Baalbek’in Brital kasabasından gelen görüntülerde, bir önceki gece bombaların düştüğü bölgelerden çökmüş binaların ve yükselen duman sütunlarının olduğu bir sokak görülüyor.
Baalbek, arkeolojik alanlarıyla ünlüdür; bunların başında 1984’te UNESCO Dünya Mirası listesine alınan Baalbek tapınak kompleksi gelir. Pazartesi gecesi gerçekleşen bombalamada Baalbek kalesinin tarihi kapılarından biri hasar görürken, tapınak kompleksinin iç kısmı zarar görmedi.
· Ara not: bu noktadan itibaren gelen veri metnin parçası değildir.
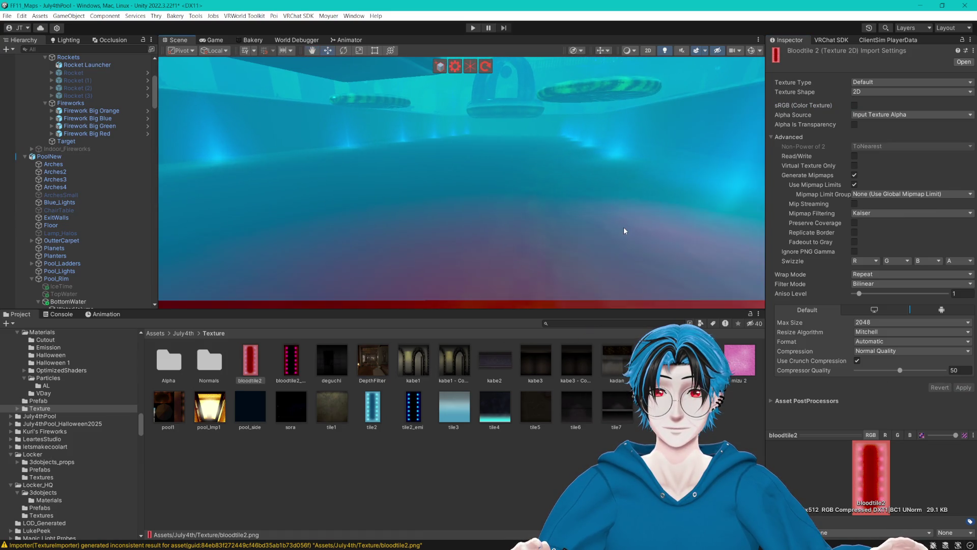
pyautogui.click(511, 145)
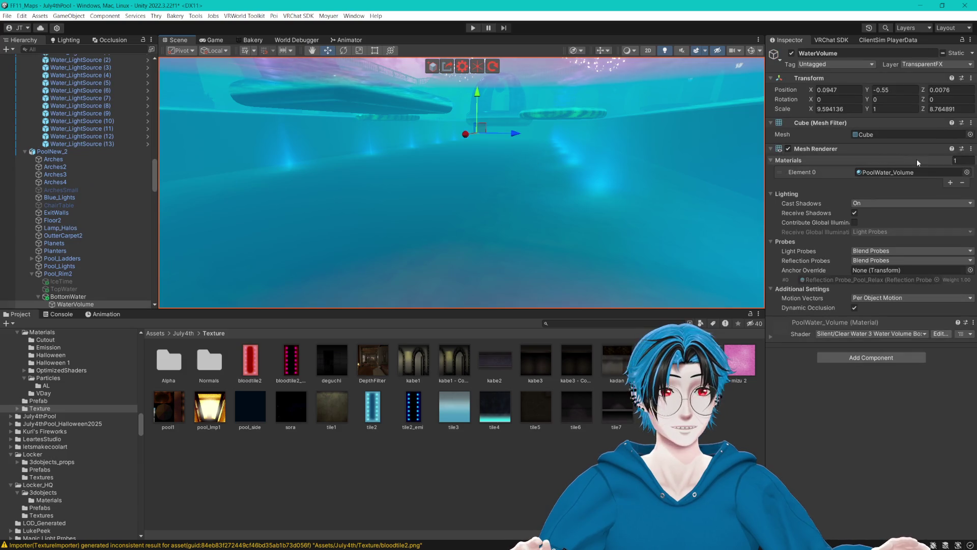
# - Open the PoolWater_Volume material and toggle the WaterVolume object off and back on
pyautogui.click(917, 159)
pyautogui.click(578, 436)
pyautogui.click(577, 427)
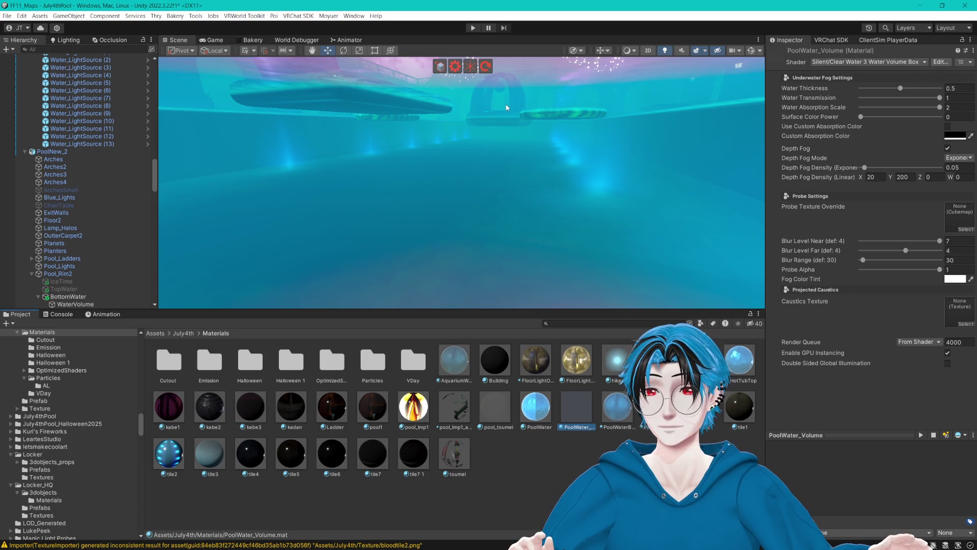
pyautogui.scroll(-3, 77, 229)
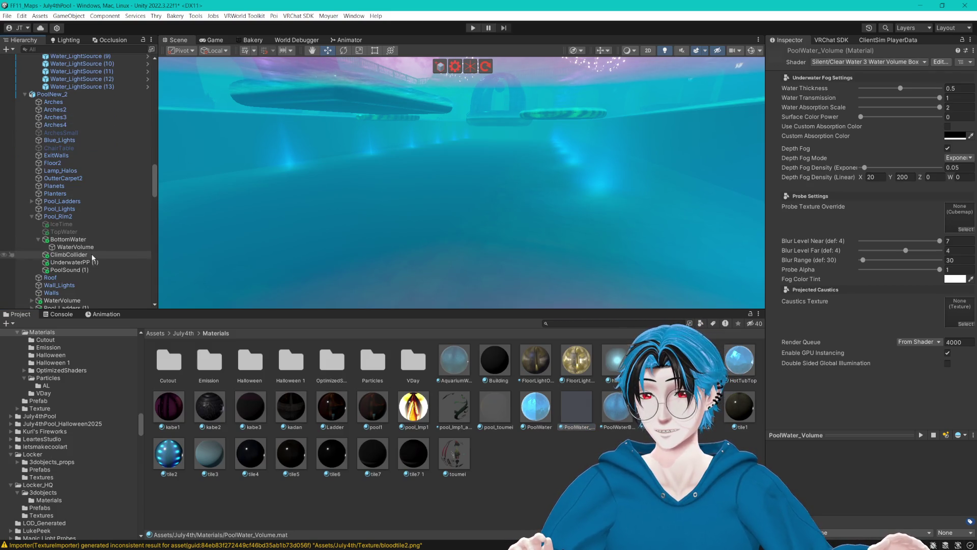
pyautogui.click(75, 246)
pyautogui.click(791, 53)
Bekaa vadisi, tarihi olarak Hizbullah’ın destek gördüğü ve grubun orada silah depolarının bulunduğu bir bölgedir. Ancak, Lübnan’ın en büyük coğrafi bölgelerinden biridir ve politik ve dini açıdan çeşitlidir.
İsrail’in 23 Eylül’de Lübnan’a yönelik yoğun hava saldırılarını başlatmasından bu yana, Güney Lübnan dışında Bekaa Vadisi en çok saldırının gerçekleştiği bölgelerden biri oldu.